_Written task_
From the records below, work out how many lines carry the string "Chair". Leave out everything but the number.

_Data provided_
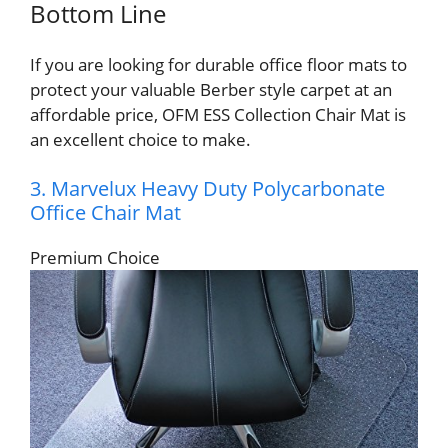
Bottom Line
If you are looking for durable office floor mats to
protect your valuable Berber style carpet at an
affordable price, OFM ESS Collection Chair Mat is
an excellent choice to make.
3. Marvelux Heavy Duty Polycarbonate
Office Chair Mat
Premium Choice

_Task output_
2